2. ¿Qué conceptos incluye exactamente la pensión?

Es un error común pensar que la pensión de alimentos solo cubre la comida. Según el artículo 237-1 del Código Civil de Cataluña, el concepto es mucho más amplio e incluye todo lo indispensable para el mantenimiento y sustento, vivienda (incluyendo suministros), vestido, asistencia médica, y formación, tanto si el hijo es menor como si es mayor de edad y continúa sus estudios.

En el convenio regulador o en la sentencia se deben distinguir los gastos ordinarios (habituales y previsibles, cubiertos por la cuota mensual) de los gastos extraordinarios (imprevisibles y puntuales), cuya cuantía suele repartirse habitualmente al 50%, salvo que la capacidad económica de los padres sea muy dispar.

3. ¿Cómo se determina la cuantía de la pensión?

No existe una tabla matemática rígida. La ley catalana consagra el principio de proporcionalidad. El artículo 237-9 del CCCat establece que la cuantía se fija atendiendo a dos factores: las necesidades del hijo, puesto que no son iguales las de un lactante que las de un adolescente con actividades extraescolares; y los medios económicos y posibilidades del obligado, es decir, se analizan no solo los ingresos netos, sino también el patrimonio, las cargas familiares y los nuevos gastos que el deudor pueda tener.

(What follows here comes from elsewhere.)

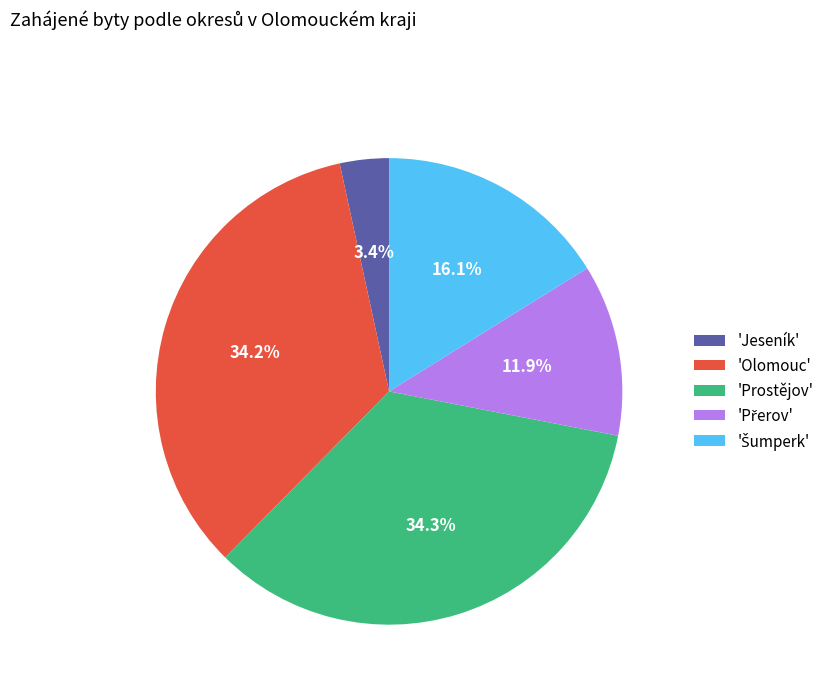

Is there a majority slice in this chart?

No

En Cataluña, esta organización debe concretarse obligatoriamente a través del Plan de Parentalidad, donde los progenitores proponen cómo se repartirán estas tareas y costes. En defecto de acuerdo, esta organización la realizará el juez en su sentencia.

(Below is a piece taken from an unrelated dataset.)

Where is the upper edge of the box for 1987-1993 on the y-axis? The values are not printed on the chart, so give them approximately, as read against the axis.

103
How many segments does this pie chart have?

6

4. ¿Hasta cuándo se alarga la obligación de pago?

La mayoría de edad (18 años) no extingue automáticamente la pensión. El deber de alimentos persiste mientras el hijo se encuentra en una etapa de formación superior y no dispone de recursos propios para su sustento, siempre que el retraso en finalizar los estudios no le sea imputable y mantenga un rendimiento académico regular.

Sin embargo, el derecho no es ilimitado. La obligación puede extinguirse si el alimentado entra en el mercado laboral con ingresos suficientes o si incurre en una actitud de desidia o falta de aprovechamiento de su formación.

5. ¿Qué pasa ante un impago y cuándo prescribe la deuda?

El impago de la pensión de alimentos es una infracción grave que permite instar un procedimiento de ejecución de sentencia ante los tribunales. A diferencia de otras deudas, la Ley de Enjuiciamiento Civil otorga una protección especial a los alimentos: en estos casos, no rigen los límites de inembargabilidad del salario mínimo, permitiendo al juez fijar la cantidad a embargar directamente sobre la nómina o bienes del deudor.

Respecto a la prescripción, en el Derecho Civil de Cataluña, las pretensiones relativas a pagos periódicos (como la pensión de alimentos) prescriben a los tres años del devengo de las mismas. Esto significa que, si no se reclaman judicial o fehacientemente, las cuotas de hace más de tres años no podrán ser exigidas.

Conclusión

La pensión de alimentos es una herramienta de protección para el menor que exige una gestión honesta y proporcional por parte de ambos padres. Dado que cada familia tiene una realidad económica y personal distinta, es fundamental contar con un asesoramiento experto que permita redactar un convenio regulador sólido o, en su caso, defender los derechos del menor en un proceso contencioso, priorizando siempre su bienestar y estabilidad emocional.